> _Stated goal 1_:
In the Casa C text, what makes the 32 m² apartment's physical boundaries dissolve, and what does that open views toward?
> _Stated goal 2_:
Copy out the passage of the Casa C text between "We all have" and "living to breathe.", inclusive.

MicroScale explores architecture at its most intimate spotlighting tiny designs with outsized ideas; compact structures that rethink space, material, and function. From tiny houses to pocket retail, these projects prove that small architecture can be radical, poetic, and deeply human, revealing how scale sharpens innovation rather than limiting it.
Xstudio reshapes a 32 m² apartment as an act of design care, delivering Casa C in Las Palmas de Gran Canaria, Spain, as a single room we inhabit—a compact yet complete house where color, reflections, and light dissolve physical boundaries, opening views toward the sea, the horizon, and the depths of oneself.


We all have a room of our own. Like our names, shared with others, these rooms are inhabited in ways that make us uniquely ourselves. Rooms, like homes, carry the scent of lucid dreams, lingering hope, and traces of childhood. They are made of secret corners, hidden nooks, invisible alcoves: precious hideouts that allow living to breathe.

In House C, the room is artfully sculpted through two architectural devices conceived as inhabitable infrastructures.

A pale, dusty-pink linear block attached to the party wall hosts the rituals of everyday life: a sitting area that unfolds into a kitchen with a mirrored backdrop, and then into a bathing space conceived as a direct extension of the adjacent seascape.

> _Extracted information_:
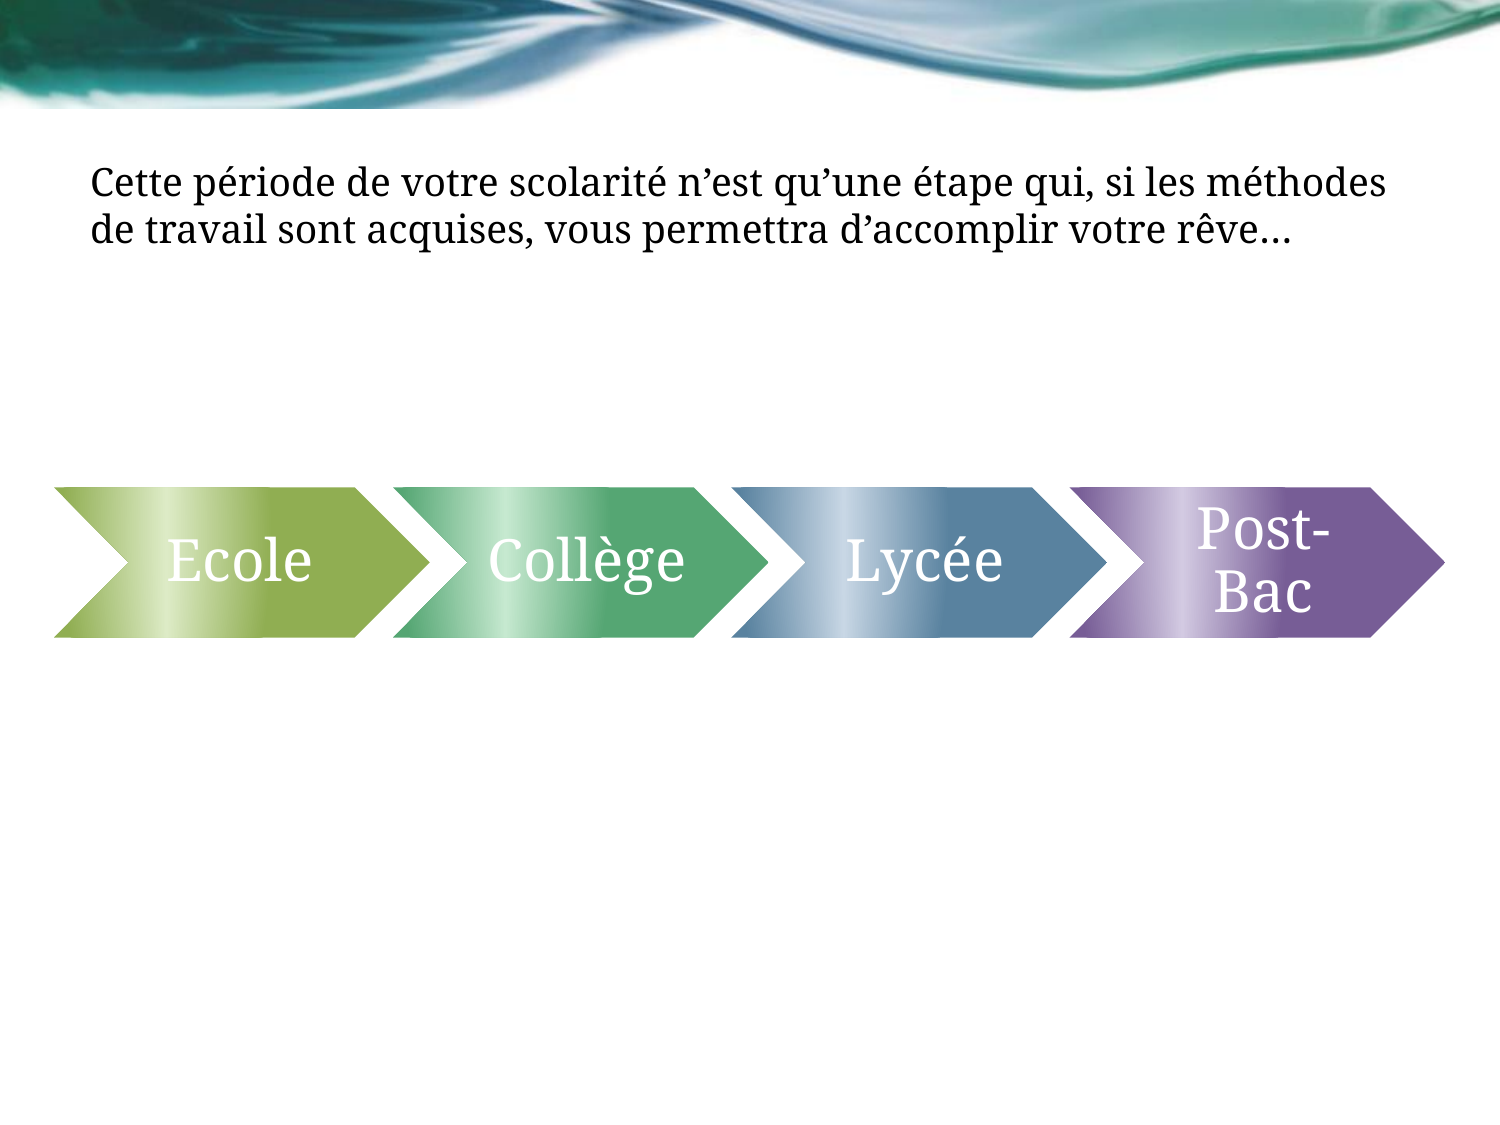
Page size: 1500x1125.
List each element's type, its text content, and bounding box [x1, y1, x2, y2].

--

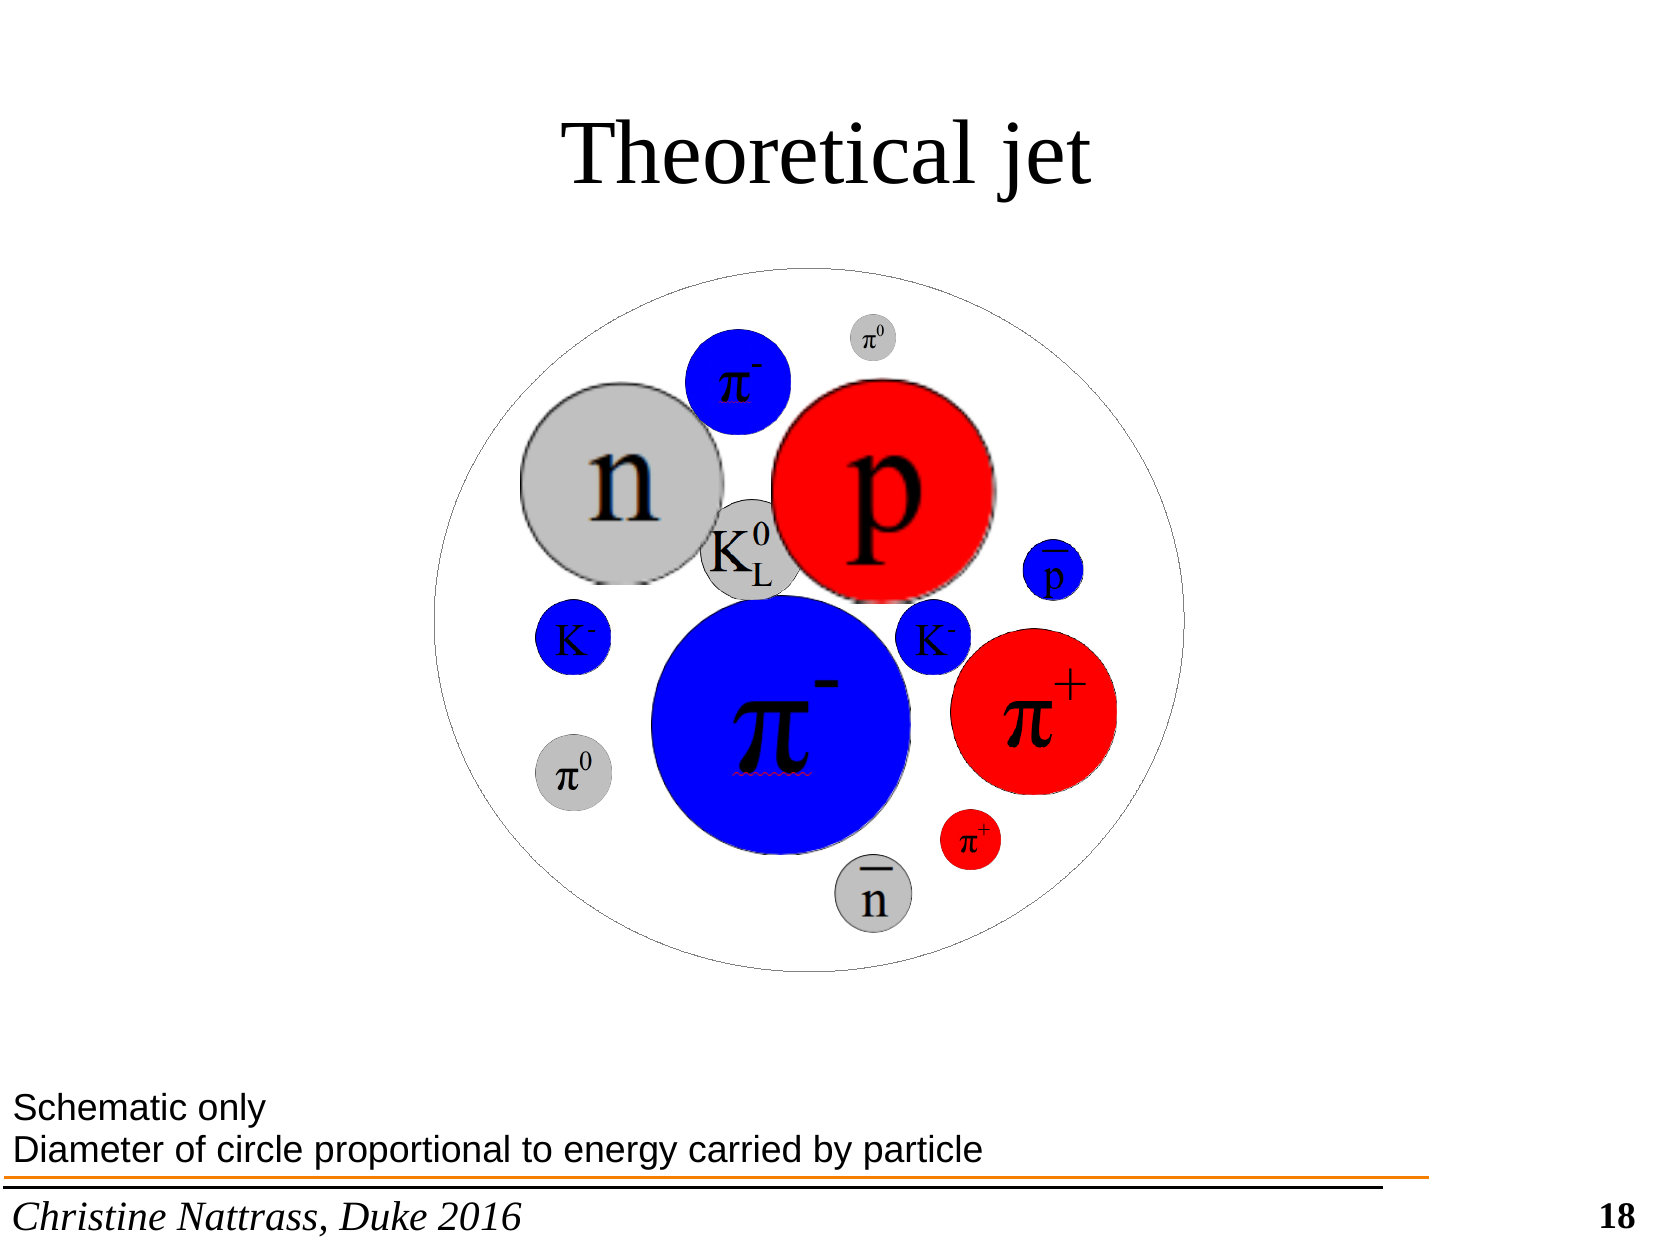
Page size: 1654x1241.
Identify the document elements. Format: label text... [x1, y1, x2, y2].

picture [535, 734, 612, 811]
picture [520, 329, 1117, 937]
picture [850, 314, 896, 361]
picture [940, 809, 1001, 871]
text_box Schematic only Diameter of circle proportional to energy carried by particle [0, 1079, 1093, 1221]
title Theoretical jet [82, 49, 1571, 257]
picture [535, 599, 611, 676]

> _Response 1_:
Color, reflections, and light dissolve the physical boundaries of the single room. This opens views toward the sea, the horizon, and the depths of oneself.

> _Response 2_:
We all have a room of our own. Like our names, shared with others, these rooms are inhabited in ways that make us uniquely ourselves. Rooms, like homes, carry the scent of lucid dreams, lingering hope, and traces of childhood. They are made of secret corners, hidden nooks, invisible alcoves: precious hideouts that allow living to breathe.